Nov 18, 2015
Attorneys General call for PIN numbers on new credit cards

The National Retail Federation welcomed a letter sent by nine attorneys general to the nation’s top credit card companies and banks calling for the use of personal identification numbers rather than signatures to approve purchases made with new chip-based credit cards.

“This is further proof that top law enforcement officials and security experts agree that continued reliance on an illegible scrawl isn’t good enough to protect American consumers when the technology of a secret, secure PIN is readily available,” NRF Senior Vice President and General Counsel Mallory Duncan said. “Banks and credit card companies should heed the advice being given them and immediately implement chip-and-PIN. That’s the standard used around the world and U.S. consumers deserve nothing less.”

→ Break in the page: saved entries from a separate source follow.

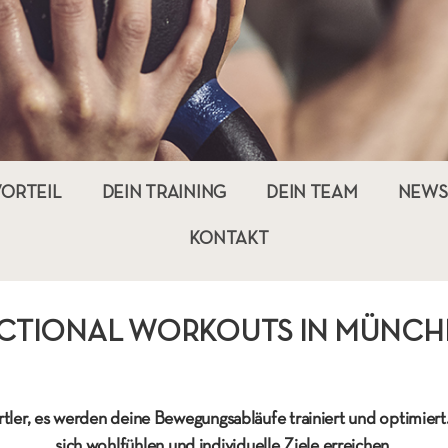
VORTEIL
DEIN TRAINING
DEIN TEAM
NEWS
KONTAKT
FUNCTIONAL WORKOUT
ler, es werden deine Bewegungsabläufe trainiert und optimiert
sich wohlfühlen und individuelle Ziele erreichen.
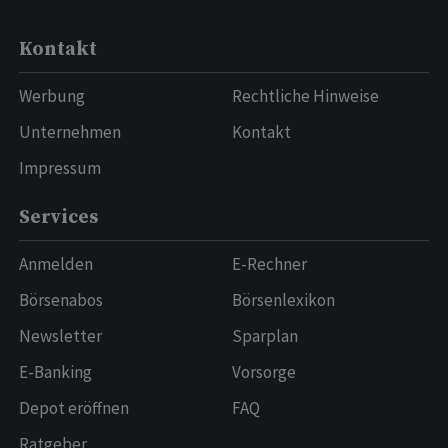
Kontakt
Werbung
Rechtliche Hinweise
Unternehmen
Kontakt
Impressum
Services
Anmelden
E-Rechner
Börsenabos
Börsenlexikon
Newsletter
Sparplan
E-Banking
Vorsorge
Depot eröffnen
FAQ
Ratgeber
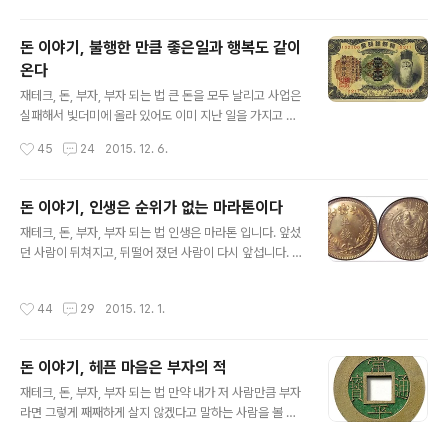
자세하게 설명해주고 되는 것은 조금만 설명해주는 사람이
믿을 수 있는 사랍니다. 대부분의 사람들은 잘되는 것은 마
돈 이야기, 불행한 만큼 좋은일과 행복도 같이
구 부풀리거나 혹은 과대 포장해서 설명을 하고, 않되는 것
온다
은 거의 설명을 않해주거나 조금만 흉내를 냅니다. 이는 치
글 내용
사한 허영심으로 똘똘 뭉쳐진 사람이기 때문입니다. 하면
재테크, 돈, 부자, 부자 되는 법 큰 돈을 모두 날리고 사업은
된다면서 자꾸 부추길줄만 아는 사람과는 함께 일하면 않
실패해서 빛더미에 올라 있어도 이미 지난 일을 가지고 속
됩니다. 현대인들이 약속을 가볍게 어기는 경우가 많습니
태워 봐야 아무 소용이 없습니다. 그래서 지나고 후회 않할
작성시간
45
24
2015. 12. 6.
다. 특별한 사유도 없이 시간약속을 어기는 사람, 돈 약속을
려면 미리 철저한 검증과 대비가 필요 합니다. 내일 겪을 일
어기는 사람과는 상종도 말아야..
을 미리 고민하고 속태워 봐야 아무런 이득이 없습니다. 자
신이 충분히 준비를 마쳤으면 마음 편하게 잊고 지내다가
돈 이야기, 인생은 순위가 없는 마라톤이다
일 앞에 맞닥뜨렸을 때, 최선을 다하는 사람이 스트레스를
글 내용
재테크, 돈, 부자, 부자 되는 법 인생은 마라톤 입니다. 앞섰
덜 받는 것입니다. 자신에게 감당못할 정도로 큰 불행이 몰
던 사람이 뒤쳐지고, 뒤떨어 졌던 사람이 다시 앞섭니다. 어
려와도 불행의 무게만큼, 불행의 크기만큼 좋은일과 행복
느 사람이든지 인생의 마라톤 순위는 죽는 순간에 평가 받
함도 함께 온다는 것을 잊지말고 최선을 다해서 불행을 헤
게 됩니다. 그러니 지금 당신이 비참한 인생을 산다고 해서
쳐나가는 지혜로운 사람이 되어야 합니다. 어려운 문제가
작성시간
44
29
2015. 12. 1.
자포자기 하지 마십시요. 지금 당신이 늙었다고 해서 기운
산처럼 쌓여 있는데 아무리 궁리해 봐도 해결점이 보이지
빠져서 자포자기 하지 마십시요. 자신이 마음 먹기에 따라
않는다면 술을 많이 마시고 만..
서 다시 인생 역주를 시작할 수가 있는 것입니다. 내가 재벌
돈 이야기, 헤픈 마음은 부자의 적
이 된다면 좋은가문에 좋은 학벌을 지닌자, 전직 고위직 공
글 내용
무원, 정치계에서 한가닥이나 두가닥 하던 자, 고명하고 저
재테크, 돈, 부자, 부자 되는 법 만약 내가 저 사람만큼 부자
명하다는 자들도 데려다가 밑에 두고 쓸수가 있습니다. 직
라면 그렇게 째째하게 살지 않겠다고 말하는 사람을 볼 수
장생활을 하는 사람들 중 회사를 옮기는 이유는 당연히 돈
가 있습니다. 이러한 사람의 마음을 거꾸로 해석해 본다면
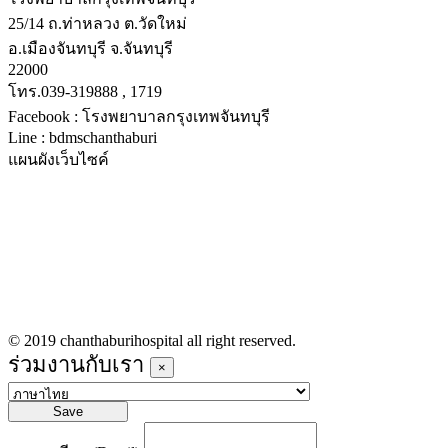
25/14 ถ.ท่าหลวง ต.วัดใหม่
อ.เมืองจันทบุรี จ.จันทบุรี
22000
โทร.039-319888 , 1719
Facebook : โรงพยาบาลกรุงเทพจันทบุรี
Line : bdmschanthaburi
แผนผังเว็บไซค์
หน้าหลัก
บริการทางการแพทย์
รายชื่อแพทย์เข้าตรวจวันนี้
ข่าวประชาสัมพันธ์
ร่วมงานกับเรา
© 2019 chanthaburihospital all right reserved.
ร่วมงานกับเรา
×
Save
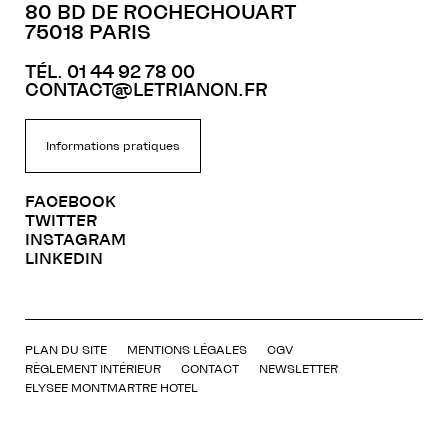
80 BD DE ROCHECHOUART
75018 PARIS
TÉL. 01 44 92 78 00
CONTACT@LETRIANON.FR
Informations pratiques
FACEBOOK
TWITTER
INSTAGRAM
LINKEDIN
PLAN DU SITE
MENTIONS LÉGALES
CGV
RÈGLEMENT INTÉRIEUR
CONTACT
NEWSLETTER
ELYSEE MONTMARTRE HOTEL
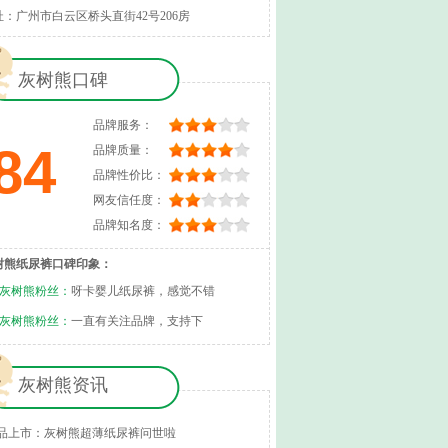
址：广州市白云区桥头直街42号206房
灰树熊口碑
品牌服务：
84
品牌质量：
品牌性价比：
网友信任度：
品牌知名度：
树熊纸尿裤口碑印象：
灰树熊粉丝：
呀卡婴儿纸尿裤，感觉不错
灰树熊粉丝：
一直有关注品牌，支持下
灰树熊资讯
品上市：灰树熊超薄纸尿裤问世啦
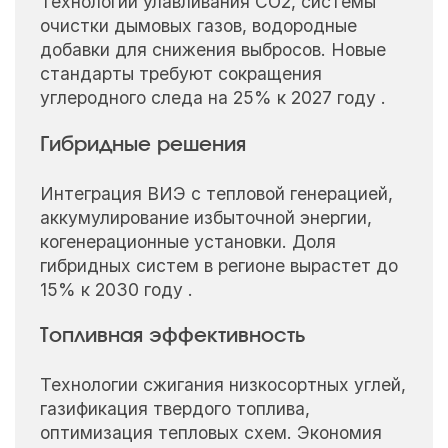
Технологии улавливания CO2, системы
очистки дымовых газов, водородные
добавки для снижения выбросов. Новые
стандарты требуют сокращения
углеродного следа на 25% к 2027 году .
Гибридные решения
Интеграция ВИЭ с тепловой генерацией,
аккумулирование избыточной энергии,
когенерационные установки. Доля
гибридных систем в регионе вырастет до
15% к 2030 году .
Топливная эффективность
Технологии сжигания низкосортных углей,
газификация твердого топлива,
оптимизация тепловых схем. Экономия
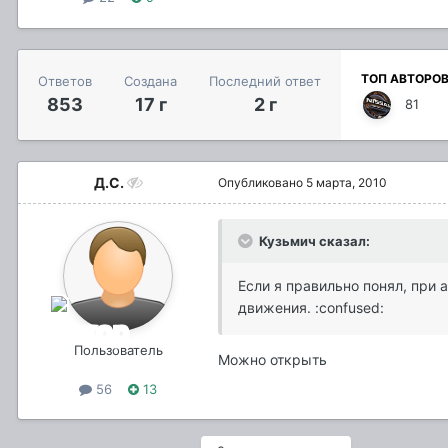
ТОП АВТОРО
Ответов
Создана
Последний ответ
853
17 г
2 г
81
Д.С.
Опубликовано
5 марта, 2010
Кузьмич сказал:
Если я правильно понял, при
движения. :confused:
Пользователь
Можно открыть
56
13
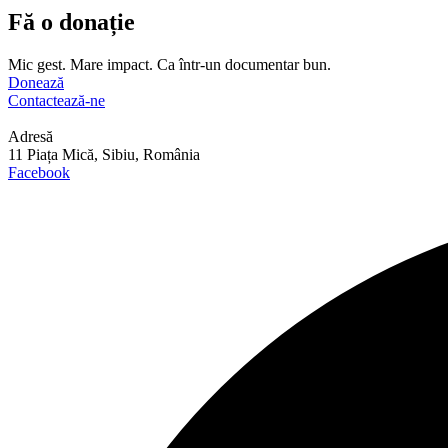
Fă o donație
Mic gest. Mare impact. Ca într-un documentar bun.
Donează
Contactează-ne
Adresă
11 Piața Mică, Sibiu, România
Facebook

The request was made in a letter sent today by the attorneys general of Connecticut, Illinois, Maine, Massachusetts, New York, Rhode Island, Vermont, Washington state and the District of Columbia to the chief executives of Visa, MasterCard, American Express, Discover, Bank of America, Capital One Finance Group, Citigroup and J.P. Morgan Chase.

“The chip-and-PIN approach is considered by many to be the gold standard currently for payment card security,” the letter said. “Countries that have implemented chip-and-PIN cards have seen significant reductions in fraudulent transactions.”

Chip-and-PIN is used in approximately 80 countries from Asia to Europe but chip cards being issued in the United States use chip-and-signature instead.

“There can be no doubt that this is a less secure standard since signatures can easily be forged or copied or even ignored,” the attorneys general said. “Unlike signatures, PIN numbers can be changed easily and as frequently as needed by the consumer. Absent this additional protection, your customers and our citizens will be more vulnerable to damaging data breaches. This is something we cannot accept.”

The letter dismissed claims that using a PIN would be burdensome for consumers, noting that consumers already use PINs with debit cards. The attorneys general said they were not seeking legislation requiring PINs but rather calling on card companies and banks to make the change “as good corporate citizens.”

Last month, the Federal Bureau of Investigations issued a warning that said PINs were more secure than signatures, then revised the statement after receiving objections from the banking industry. Last year, President Obama issued an executive order requiring PINs on credit cards issued to government workers.

NRF has argued for years that the new cards should replace fraud-prone signatures with a more secure PIN. While chips make the new cards more difficult to counterfeit than traditional magnetic stripe cards, the chip can be circumvented, and the chips do nothing to protect lost and stolen cards from being used. A PIN could prevent fraud with lost, stolen or counterfeit cards even without a chip.